Research Project

Transcendentalism :

Religious and philosophical movement that happened in the late 1820's and 30's in the eastern region of the U.S as a protest against the general state of spirituality and, in particular, the state of intellectualism at Harvard University, and the doctrine of the unitarian church.

Utopian Movement :

The main idea about the utopia movement is, there were people obsessed with finding the "Perfect" society. Upset with the world around them Utopia seekers longed for an ideal society. Most of the communes had short life spans, and the utopians performed their experiments in isolation from the rest of society, yet they all expressed the deep desire of perfectionism.

Brook Farm Community :

Transcendentalist writer George Ripley founded Brook Farm Commune in 1841 near Boston, Massachusetts. His goal was to “prepare a society of liberal, intelligent, and cultivated persons whose relations with each other would permit a more wholesome and simple life than can be led amidst the pressure of our competitive institutions.” Member of the farm worked to make the group self-sufficient, though few individuals lived on site in the communes early years. In 1844 Brook Farm adopted a constitution based on the socialist ideas of Charles Fourier, who argued that people were capable of living in perfect harmony under the right conditions. These conditions included communal life and a republican style government. Once Brook Farm demanded that its residents share equally their earnings, the commune disintegrated. The farm is remembered largely for the famous writers who resided there for brief periods, including Ralph Waldo Emerson and Nathaniel Hawthorne.

Nathaniel Hawthorne :

Books : He fictionalized his experience writing the book, Blithedale Romance (1852)
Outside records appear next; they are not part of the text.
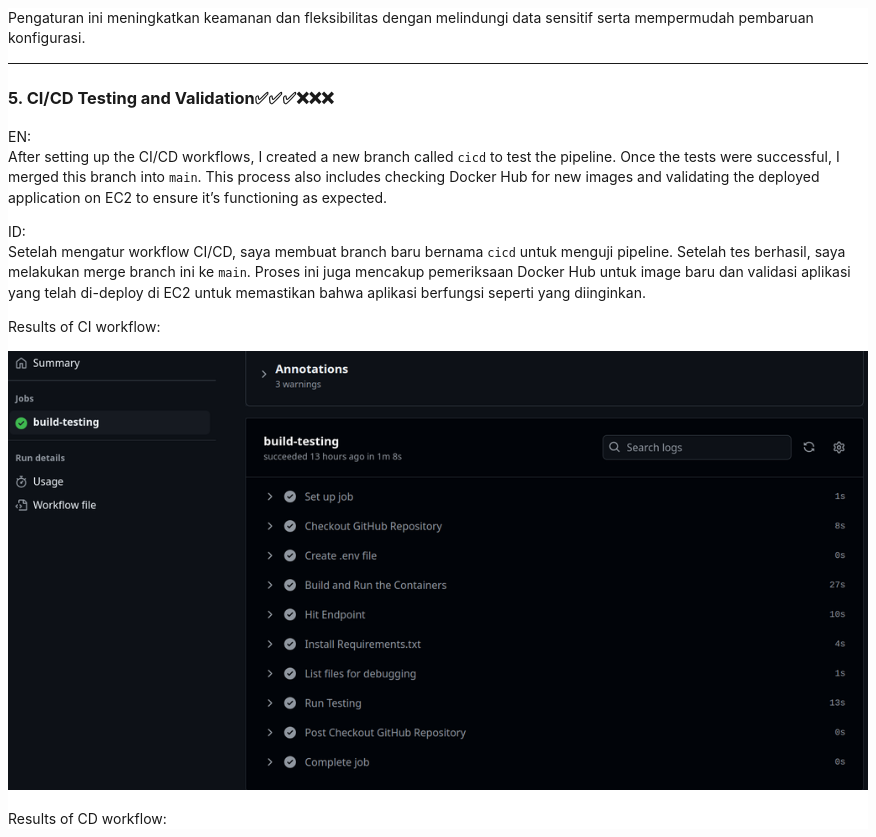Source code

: Pengaturan ini meningkatkan keamanan dan fleksibilitas dengan melindungi data sensitif serta mempermudah pembaruan konfigurasi.

---

### 5. CI/CD Testing and Validation✅✅✅❌❌❌
EN:  
After setting up the CI/CD workflows, I created a new branch called `cicd` to test the pipeline. Once the tests were successful, I merged this branch into `main`. This process also includes checking Docker Hub for new images and validating the deployed application on EC2 to ensure it’s functioning as expected.

ID:  
Setelah mengatur workflow CI/CD, saya membuat branch baru bernama `cicd` untuk menguji pipeline. Setelah tes berhasil, saya melakukan merge branch ini ke `main`. Proses ini juga mencakup pemeriksaan Docker Hub untuk image baru dan validasi aplikasi yang telah di-deploy di EC2 untuk memastikan bahwa aplikasi berfungsi seperti yang diinginkan.

Results of CI workflow:

![](images/citest.png)





Results of CD workflow:
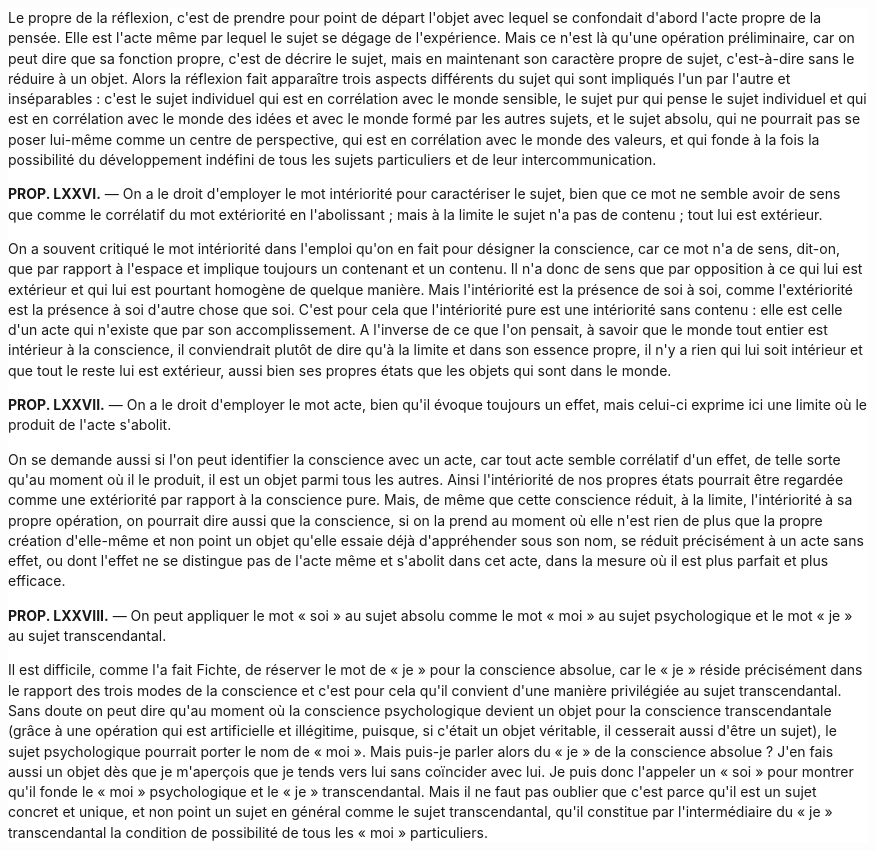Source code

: Le propre de la réflexion, c'est de prendre pour point de départ l'objet avec lequel se confondait d'abord l'acte propre de la pensée. Elle est l'acte même par lequel le sujet se dégage de l'expérience. Mais ce n'est là qu'une opération préliminaire, car on peut dire que sa fonction propre, c'est de décrire le sujet, mais en maintenant son caractère propre de sujet, c'est-à-dire sans le réduire à un objet. Alors la réflexion fait apparaître trois aspects différents du sujet qui sont impliqués l'un par l'autre et inséparables : c'est le sujet individuel qui est en corrélation avec le monde sensible, le sujet pur qui pense le sujet individuel et qui est en corrélation avec le monde des idées et avec le monde formé par les autres sujets, et le sujet absolu, qui ne pourrait pas se poser lui-même comme un centre de perspective, qui est en corrélation avec le monde des valeurs, et qui fonde à la fois la possibilité du développement indéfini de tous les sujets particuliers et de leur intercommunication.

**PROP. LXXVI.** — On a le droit d'employer le mot intériorité pour caractériser le sujet, bien que ce mot ne semble avoir de sens que comme le corrélatif du mot extériorité en l'abolissant ; mais à la limite le sujet n'a pas de contenu ; tout lui est extérieur.

On a souvent critiqué le mot intériorité dans l'emploi qu'on en fait pour désigner la conscience, car ce mot n'a de sens, dit-on, que par rapport à l'espace et implique toujours un contenant et un contenu. Il n'a donc de sens que par opposition à ce qui lui est extérieur et qui lui est pourtant homogène de quelque manière. Mais l'intériorité est la présence de soi à soi, comme l'extériorité est la présence à soi d'autre chose que soi. C'est pour cela que l'intériorité pure est une intériorité sans contenu : elle est celle d'un acte qui n'existe que par son accomplissement. A l'inverse de ce que l'on pensait, à savoir que le monde tout entier est intérieur à la conscience, il conviendrait plutôt de dire qu'à la limite et dans son essence propre, il n'y a rien qui lui soit intérieur et que tout le reste lui est extérieur, aussi bien ses propres états que les objets qui sont dans le monde.

**PROP. LXXVII.** — On a le droit d'employer le mot acte, bien qu'il évoque toujours un effet, mais celui-ci exprime ici une limite où le produit de l'acte s'abolit.

On se demande aussi si l'on peut identifier la conscience avec un acte, car tout acte semble corrélatif d'un effet, de telle sorte qu'au moment où il le produit, il est un objet parmi tous les autres. Ainsi l'intériorité de nos propres états pourrait être regardée comme une extériorité par rapport à la conscience pure. Mais, de même que cette conscience réduit, à la limite, l'intériorité à sa propre opération, on pourrait dire aussi que la conscience, si on la prend au moment où elle n'est rien de plus que la propre création d'elle-même et non point un objet qu'elle essaie déjà d'appréhender sous son nom, se réduit précisément à un acte sans effet, ou dont l'effet ne se distingue pas de l'acte même et s'abolit dans cet acte, dans la mesure où il est plus parfait et plus efficace.

**PROP. LXXVIII.** — On peut appliquer le mot « soi » au sujet absolu comme le mot « moi » au sujet psychologique et le mot « je » au sujet transcendantal.

Il est difficile, comme l'a fait Fichte, de réserver le mot de « je » pour la conscience absolue, car le « je » réside précisément dans le rapport des trois modes de la conscience et c'est pour cela qu'il convient d'une manière privilégiée au sujet transcendantal. Sans doute on peut dire qu'au moment où la conscience psychologique devient un objet pour la conscience transcendantale (grâce à une opération qui est artificielle et illégitime, puisque, si c'était un objet véritable, il cesserait aussi d'être un sujet), le sujet psychologique pourrait porter le nom de « moi ». Mais puis-je parler alors du « je » de la conscience absolue ? J'en fais aussi un objet dès que je m'aperçois que je tends vers lui sans coïncider avec lui. Je puis donc l'appeler un « soi » pour montrer qu'il fonde le « moi » psychologique et le « je » transcendantal. Mais il ne faut pas oublier que c'est parce qu'il est un sujet concret et unique, et non point un sujet en général comme le sujet transcendantal, qu'il constitue par l'intermédiaire du « je » transcendantal la condition de possibilité de tous les « moi » particuliers.
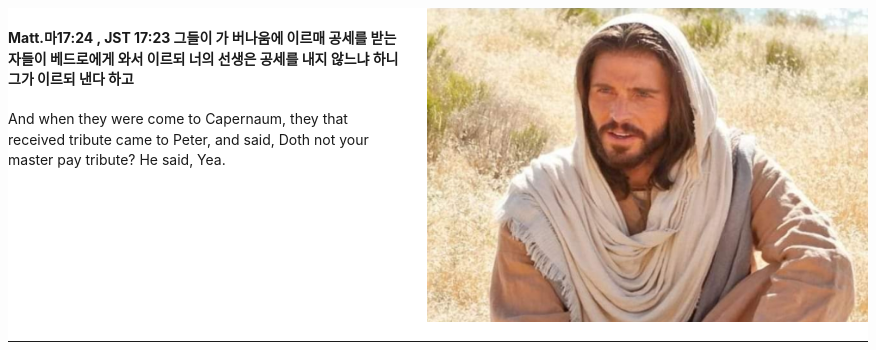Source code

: 
<div class="columns">
  <div class="scriptures">
    <br>
    <div class="scripture">
      <b>Matt.마17:24 , JST 17:23 그들이 가 버나움에 이르매 공세를 받는 자들이 베드로에게 와서 이르되 너의 선생은 공세를 내지 않느냐 하니 그가 이르되 낸다 하고 
      </b>
    </div>
    <br>
    <div class="scripture">And when they were come to Capernaum, they that received tribute came to Peter, and said, Doth not your master pay tribute? He said, Yea. 
    </div>
    <br>
    <div class="scripture">
      <b>
      </b>
    </div>
    <br>
    <div class="scripture">
    </div>         
  </div>
  <div class="image-container">
    <img src='../../pictures/picture_115.jpg'>
  </div>
</div>

---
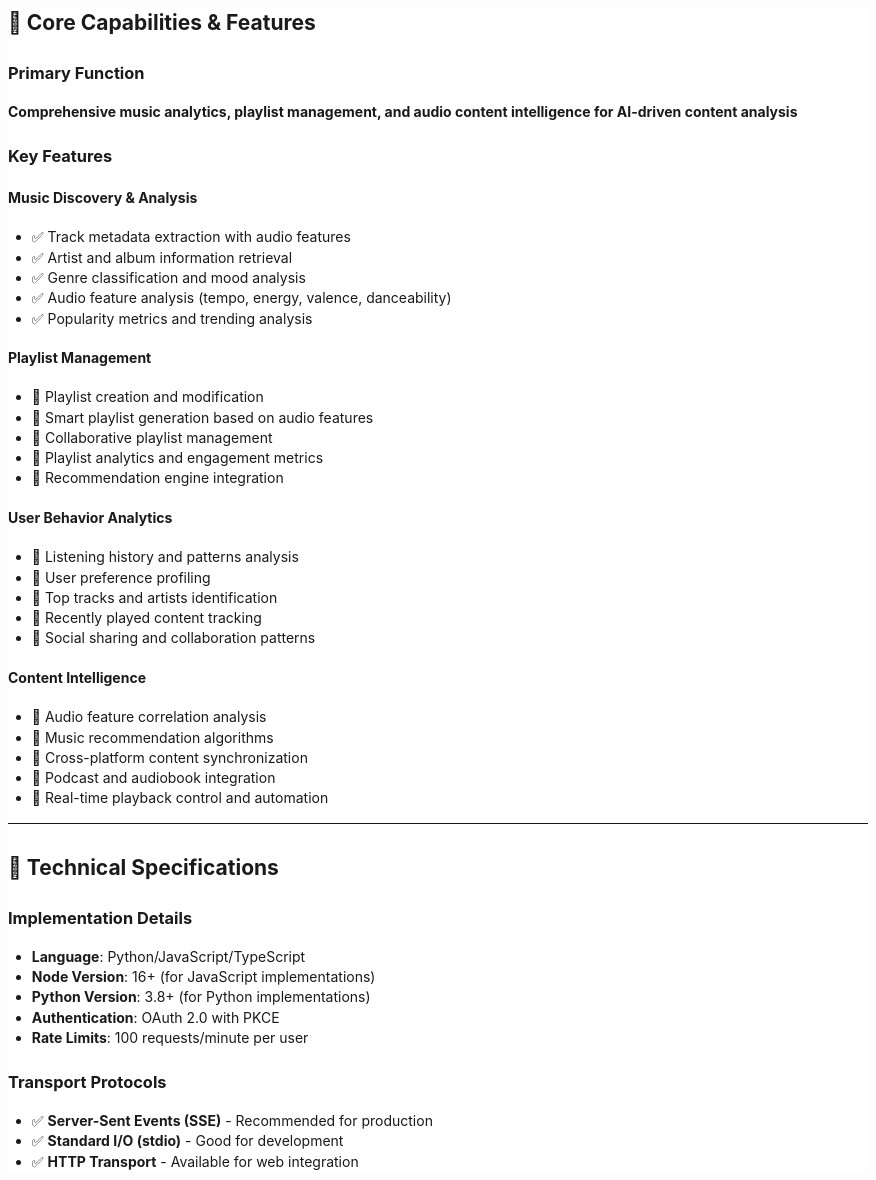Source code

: 
## 🚀 Core Capabilities & Features

### Primary Function
**Comprehensive music analytics, playlist management, and audio content intelligence for AI-driven content analysis**

### Key Features

#### Music Discovery & Analysis
- ✅ Track metadata extraction with audio features
- ✅ Artist and album information retrieval
- ✅ Genre classification and mood analysis
- ✅ Audio feature analysis (tempo, energy, valence, danceability)
- ✅ Popularity metrics and trending analysis

#### Playlist Management
- 🔄 Playlist creation and modification
- 🔄 Smart playlist generation based on audio features
- 🔄 Collaborative playlist management
- 🔄 Playlist analytics and engagement metrics
- 🔄 Recommendation engine integration

#### User Behavior Analytics
- 👥 Listening history and patterns analysis
- 👥 User preference profiling
- 👥 Top tracks and artists identification
- 👥 Recently played content tracking
- 👥 Social sharing and collaboration patterns

#### Content Intelligence
- 🔗 Audio feature correlation analysis
- 🔗 Music recommendation algorithms
- 🔗 Cross-platform content synchronization
- 🔗 Podcast and audiobook integration
- 🔗 Real-time playback control and automation

---

## 🔧 Technical Specifications

### Implementation Details
- **Language**: Python/JavaScript/TypeScript
- **Node Version**: 16+ (for JavaScript implementations)
- **Python Version**: 3.8+ (for Python implementations)
- **Authentication**: OAuth 2.0 with PKCE
- **Rate Limits**: 100 requests/minute per user

### Transport Protocols
- ✅ **Server-Sent Events (SSE)** - Recommended for production
- ✅ **Standard I/O (stdio)** - Good for development
- ✅ **HTTP Transport** - Available for web integration
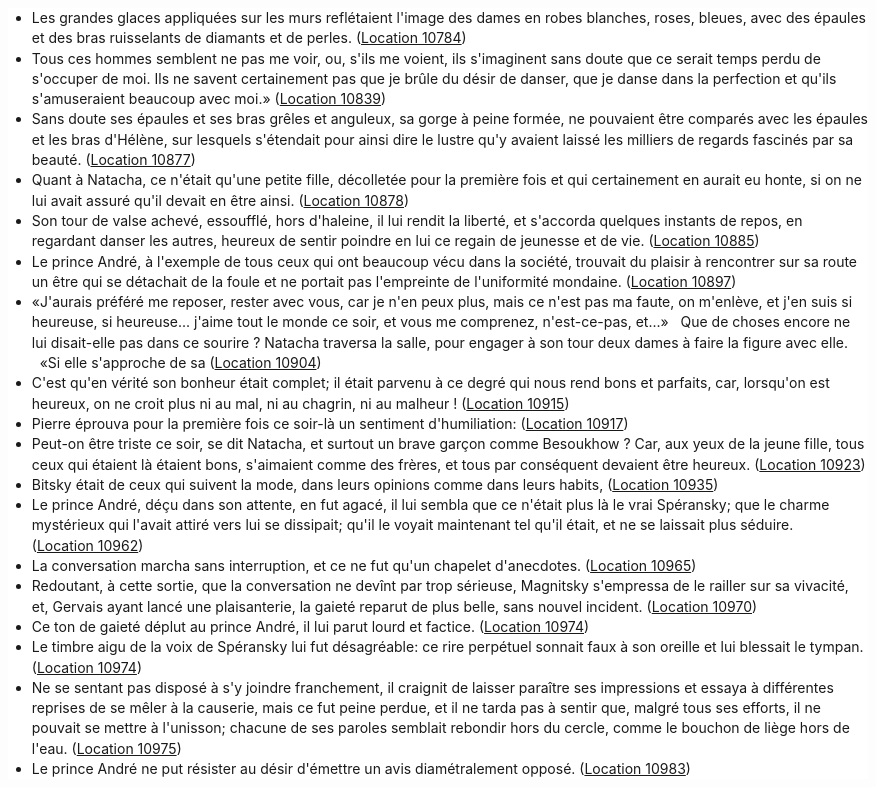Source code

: - Les grandes glaces appliquées sur les murs reflétaient l'image des dames en robes blanches, roses, bleues, avec des épaules et des bras ruisselants de diamants et de perles. ([Location 10784](https://readwise.io/to_kindle?action=open&asin=B005R8ZOTC&location=10784))
- Tous ces hommes semblent ne pas me voir, ou, s'ils me voient, ils s'imaginent sans doute que ce serait temps perdu de s'occuper de moi. Ils ne savent certainement pas que je brûle du désir de danser, que je danse dans la perfection et qu'ils s'amuseraient beaucoup avec moi.» ([Location 10839](https://readwise.io/to_kindle?action=open&asin=B005R8ZOTC&location=10839))
- Sans doute ses épaules et ses bras grêles et anguleux, sa gorge à peine formée, ne pouvaient être comparés avec les épaules et les bras d'Hélène, sur lesquels s'étendait pour ainsi dire le lustre qu'y avaient laissé les milliers de regards fascinés par sa beauté. ([Location 10877](https://readwise.io/to_kindle?action=open&asin=B005R8ZOTC&location=10877))
- Quant à Natacha, ce n'était qu'une petite fille, décolletée pour la première fois et qui certainement en aurait eu honte, si on ne lui avait assuré qu'il devait en être ainsi. ([Location 10878](https://readwise.io/to_kindle?action=open&asin=B005R8ZOTC&location=10878))
- Son tour de valse achevé, essoufflé, hors d'haleine, il lui rendit la liberté, et s'accorda quelques instants de repos, en regardant danser les autres, heureux de sentir poindre en lui ce regain de jeunesse et de vie. ([Location 10885](https://readwise.io/to_kindle?action=open&asin=B005R8ZOTC&location=10885))
- Le prince André, à l'exemple de tous ceux qui ont beaucoup vécu dans la société, trouvait du plaisir à rencontrer sur sa route un être qui se détachait de la foule et ne portait pas l'empreinte de l'uniformité mondaine. ([Location 10897](https://readwise.io/to_kindle?action=open&asin=B005R8ZOTC&location=10897))
- «J'aurais préféré me reposer, rester avec vous, car je n'en peux plus, mais ce n'est pas ma faute, on m'enlève, et j'en suis si heureuse, si heureuse... j'aime tout le monde ce soir, et vous me comprenez, n'est-ce-pas, et...»   Que de choses encore ne lui disait-elle pas dans ce sourire ? Natacha traversa la salle, pour engager à son tour deux dames à faire la figure avec elle.   «Si elle s'approche de sa ([Location 10904](https://readwise.io/to_kindle?action=open&asin=B005R8ZOTC&location=10904))
- C'est qu'en vérité son bonheur était complet; il était parvenu à ce degré qui nous rend bons et parfaits, car, lorsqu'on est heureux, on ne croit plus ni au mal, ni au chagrin, ni au malheur ! ([Location 10915](https://readwise.io/to_kindle?action=open&asin=B005R8ZOTC&location=10915))
- Pierre éprouva pour la première fois ce soir-là un sentiment d'humiliation: ([Location 10917](https://readwise.io/to_kindle?action=open&asin=B005R8ZOTC&location=10917))
- Peut-on être triste ce soir, se dit Natacha, et surtout un brave garçon comme Besoukhow ? Car, aux yeux de la jeune fille, tous ceux qui étaient là étaient bons, s'aimaient comme des frères, et tous par conséquent devaient être heureux. ([Location 10923](https://readwise.io/to_kindle?action=open&asin=B005R8ZOTC&location=10923))
- Bitsky était de ceux qui suivent la mode, dans leurs opinions comme dans leurs habits, ([Location 10935](https://readwise.io/to_kindle?action=open&asin=B005R8ZOTC&location=10935))
- Le prince André, déçu dans son attente, en fut agacé, il lui sembla que ce n'était plus là le vrai Spéransky; que le charme mystérieux qui l'avait attiré vers lui se dissipait; qu'il le voyait maintenant tel qu'il était, et ne se laissait plus séduire. ([Location 10962](https://readwise.io/to_kindle?action=open&asin=B005R8ZOTC&location=10962))
- La conversation marcha sans interruption, et ce ne fut qu'un chapelet d'anecdotes. ([Location 10965](https://readwise.io/to_kindle?action=open&asin=B005R8ZOTC&location=10965))
- Redoutant, à cette sortie, que la conversation ne devînt par trop sérieuse, Magnitsky s'empressa de le railler sur sa vivacité, et, Gervais ayant lancé une plaisanterie, la gaieté reparut de plus belle, sans nouvel incident. ([Location 10970](https://readwise.io/to_kindle?action=open&asin=B005R8ZOTC&location=10970))
- Ce ton de gaieté déplut au prince André, il lui parut lourd et factice. ([Location 10974](https://readwise.io/to_kindle?action=open&asin=B005R8ZOTC&location=10974))
- Le timbre aigu de la voix de Spéransky lui fut désagréable: ce rire perpétuel sonnait faux à son oreille et lui blessait le tympan. ([Location 10974](https://readwise.io/to_kindle?action=open&asin=B005R8ZOTC&location=10974))
- Ne se sentant pas disposé à s'y joindre franchement, il craignit de laisser paraître ses impressions et essaya à différentes reprises de se mêler à la causerie, mais ce fut peine perdue, et il ne tarda pas à sentir que, malgré tous ses efforts, il ne pouvait se mettre à l'unisson; chacune de ses paroles semblait rebondir hors du cercle, comme le bouchon de liège hors de l'eau. ([Location 10975](https://readwise.io/to_kindle?action=open&asin=B005R8ZOTC&location=10975))
- Le prince André ne put résister au désir d'émettre un avis diamétralement opposé. ([Location 10983](https://readwise.io/to_kindle?action=open&asin=B005R8ZOTC&location=10983))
Brook farm : Nathaniel Hawthorne founded Brook Farm, Though he was not a strong adherent of the community's ideals.

Ralph Waldo Emerson :

Books : Self- Reliance

Brook Farm : Taking root in America, Transcendentalism created a cultural renaissance in New England during 1830-45 and received its chief American expression in Ralph Waldo Emerson's individualistic doctrine of self-reliance.

Edgar Allen Poe :

Wrote a story, "Never bet the devil your head" (1841), in which he embedded elements of deep dislike for transcendentalism, calling its followers "Frogpondians" after the pond on Boston Common The narrator ridiculed their writings by calling them "metaphor-run" lapsing into "mysticism for mysticism's sake", and called it a "disease." The story specifically mentions the movement and its flagship journal The Dial, though Poe denied that he had any specific targets. In Poe's essay "The philosophy of composition" (1846), he offers criticism denouncing "the excess of the suggested meaning... which turns into prose (and that of the very flattest kind) the so-called poetry of the so-called transcendentalists."